▸ **REQUIREMENT A**: Transcribe the part of the forum thread starting at "The Linode stack script for Pantheon/Mercury" and ending at "it pantheon now.".
▸ **REQUIREMENT B**: For each statement, say yes or no according to the forum thread, and quote the words that decide it: (i) Mercury and Pantheon are described as synonymous. (ii) Varnish is described as a caching system for nginx. (iii) Pressflow is said to be part of the pantheon structure.

The Linode stack script for

AntiNSA's picture

The Linode stack script for Pantheon/Mercury here would be my starting point after getting my linode up and the pre-stack stuff done.
So I'm trying to slowly learn all this. And hope it's not going to be too hard to maintain. Misc. questions...

What is the difference/relationship between Mercury and Pantheon?

They are synonymous. I call it pantheon now.

What is Pressflow and do I really need it for a couple of sites on a Linode if all I want to do is get Mercury-level performance?

Pressflow is part of the pantheon structure. Also is varnish, apc, memcache, Solr, etc. Its all based on apache.

Is there a control panel/web-based-file manager (with Linode, I'm guessing I probably mostly just need the file manager to save me some time) that is known to work well with Mercury/Pantheon?

Pretty much not. only hudson.

Many other acroymns/names flying around these threads.... a couple random ones: What's Hudson and what's varnish?

Hudson is a chron management front end, filled with certain scripts . I dont use it only for install. Varnish is a caching system for apache.

Thanks for the info

aharown07's picture

That helps alot, thanks.
Pantheon is not quite ready for prime time maybe?

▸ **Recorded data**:
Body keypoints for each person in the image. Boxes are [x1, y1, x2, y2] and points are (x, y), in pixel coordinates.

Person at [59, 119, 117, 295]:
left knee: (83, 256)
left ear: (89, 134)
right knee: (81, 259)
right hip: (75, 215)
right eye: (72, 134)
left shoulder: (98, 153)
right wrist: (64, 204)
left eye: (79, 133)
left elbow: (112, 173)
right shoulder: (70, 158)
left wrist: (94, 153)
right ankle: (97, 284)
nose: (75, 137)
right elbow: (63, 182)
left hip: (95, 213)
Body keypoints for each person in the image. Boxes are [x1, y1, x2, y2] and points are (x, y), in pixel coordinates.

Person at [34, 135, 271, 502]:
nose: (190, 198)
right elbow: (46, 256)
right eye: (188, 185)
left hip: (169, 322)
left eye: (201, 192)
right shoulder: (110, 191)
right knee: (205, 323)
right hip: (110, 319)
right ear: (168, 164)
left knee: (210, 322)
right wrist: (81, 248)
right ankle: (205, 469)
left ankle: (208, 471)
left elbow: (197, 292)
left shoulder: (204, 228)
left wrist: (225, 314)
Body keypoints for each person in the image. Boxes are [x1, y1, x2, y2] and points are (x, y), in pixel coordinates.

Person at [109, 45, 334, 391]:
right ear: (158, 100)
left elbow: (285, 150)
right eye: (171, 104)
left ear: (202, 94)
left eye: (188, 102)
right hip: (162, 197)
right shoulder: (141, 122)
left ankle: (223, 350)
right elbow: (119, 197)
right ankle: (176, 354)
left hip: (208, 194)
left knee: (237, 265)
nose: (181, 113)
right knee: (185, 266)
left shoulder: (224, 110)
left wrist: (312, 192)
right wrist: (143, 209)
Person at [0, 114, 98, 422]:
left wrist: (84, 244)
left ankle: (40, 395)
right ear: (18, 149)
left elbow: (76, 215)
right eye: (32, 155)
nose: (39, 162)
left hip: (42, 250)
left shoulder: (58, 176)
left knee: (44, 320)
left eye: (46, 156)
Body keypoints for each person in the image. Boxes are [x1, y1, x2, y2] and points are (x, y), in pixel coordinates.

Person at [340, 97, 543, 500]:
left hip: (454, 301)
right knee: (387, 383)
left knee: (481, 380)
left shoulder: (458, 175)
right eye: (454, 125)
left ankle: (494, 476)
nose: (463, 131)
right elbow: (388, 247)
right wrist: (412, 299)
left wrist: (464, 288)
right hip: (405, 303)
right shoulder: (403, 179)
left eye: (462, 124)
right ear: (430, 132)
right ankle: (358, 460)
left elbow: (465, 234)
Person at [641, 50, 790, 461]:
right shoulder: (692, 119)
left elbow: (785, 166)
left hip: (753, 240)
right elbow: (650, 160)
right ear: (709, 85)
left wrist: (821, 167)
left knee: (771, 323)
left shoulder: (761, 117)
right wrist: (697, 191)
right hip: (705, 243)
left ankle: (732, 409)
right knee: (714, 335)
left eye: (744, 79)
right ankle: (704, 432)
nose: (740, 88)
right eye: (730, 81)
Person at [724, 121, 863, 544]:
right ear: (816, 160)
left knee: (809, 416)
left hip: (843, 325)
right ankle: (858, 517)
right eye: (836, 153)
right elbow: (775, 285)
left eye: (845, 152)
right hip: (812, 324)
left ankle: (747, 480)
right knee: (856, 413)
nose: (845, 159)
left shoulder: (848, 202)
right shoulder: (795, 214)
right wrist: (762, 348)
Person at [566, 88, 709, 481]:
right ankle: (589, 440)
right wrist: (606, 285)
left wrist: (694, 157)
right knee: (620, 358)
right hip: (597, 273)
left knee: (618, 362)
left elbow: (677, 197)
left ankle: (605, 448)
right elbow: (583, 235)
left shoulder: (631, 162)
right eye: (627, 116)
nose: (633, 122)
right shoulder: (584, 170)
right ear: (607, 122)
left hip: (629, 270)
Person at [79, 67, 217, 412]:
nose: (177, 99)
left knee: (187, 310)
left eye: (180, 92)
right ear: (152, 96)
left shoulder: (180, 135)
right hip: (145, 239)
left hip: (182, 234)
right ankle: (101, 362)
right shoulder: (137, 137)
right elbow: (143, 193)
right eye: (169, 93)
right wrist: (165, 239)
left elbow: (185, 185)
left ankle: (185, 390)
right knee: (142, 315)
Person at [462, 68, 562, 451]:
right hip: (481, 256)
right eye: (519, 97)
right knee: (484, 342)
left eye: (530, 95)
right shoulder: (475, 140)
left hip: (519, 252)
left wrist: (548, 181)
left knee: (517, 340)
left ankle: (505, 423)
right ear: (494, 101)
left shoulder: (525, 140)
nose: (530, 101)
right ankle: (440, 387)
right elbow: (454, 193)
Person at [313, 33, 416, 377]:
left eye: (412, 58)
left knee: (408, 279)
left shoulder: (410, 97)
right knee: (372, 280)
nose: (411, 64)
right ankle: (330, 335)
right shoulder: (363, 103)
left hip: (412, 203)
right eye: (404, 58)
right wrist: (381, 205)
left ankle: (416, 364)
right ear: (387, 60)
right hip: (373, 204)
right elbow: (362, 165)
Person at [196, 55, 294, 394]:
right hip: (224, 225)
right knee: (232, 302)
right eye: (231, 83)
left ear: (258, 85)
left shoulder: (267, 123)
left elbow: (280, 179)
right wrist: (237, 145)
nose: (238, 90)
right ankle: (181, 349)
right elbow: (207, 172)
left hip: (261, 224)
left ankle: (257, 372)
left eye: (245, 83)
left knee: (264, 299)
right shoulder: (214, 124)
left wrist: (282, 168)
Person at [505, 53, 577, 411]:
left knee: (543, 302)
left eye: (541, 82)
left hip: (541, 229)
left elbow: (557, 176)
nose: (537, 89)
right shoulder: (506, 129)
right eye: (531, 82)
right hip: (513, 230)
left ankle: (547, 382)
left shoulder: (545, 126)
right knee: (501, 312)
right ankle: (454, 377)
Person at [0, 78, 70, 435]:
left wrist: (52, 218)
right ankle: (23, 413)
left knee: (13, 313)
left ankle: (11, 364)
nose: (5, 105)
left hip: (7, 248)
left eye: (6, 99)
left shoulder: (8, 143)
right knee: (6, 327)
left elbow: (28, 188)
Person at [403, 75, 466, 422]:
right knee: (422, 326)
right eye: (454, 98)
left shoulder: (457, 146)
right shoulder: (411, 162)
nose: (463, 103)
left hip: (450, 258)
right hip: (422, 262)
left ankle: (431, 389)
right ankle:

▸ **SOLUTION A**:
The Linode stack script for Pantheon/Mercury here would be my starting point after getting my linode up and the pre-stack stuff done.
So I'm trying to slowly learn all this. And hope it's not going to be too hard to maintain. Misc. questions...

What is the difference/relationship between Mercury and Pantheon?

They are synonymous. I call it pantheon now.

▸ **SOLUTION B**:
(i) Yes: "They are synonymous."
(ii) No: "Varnish is a caching system for apache."
(iii) Yes: "Pressflow is part of the pantheon structure."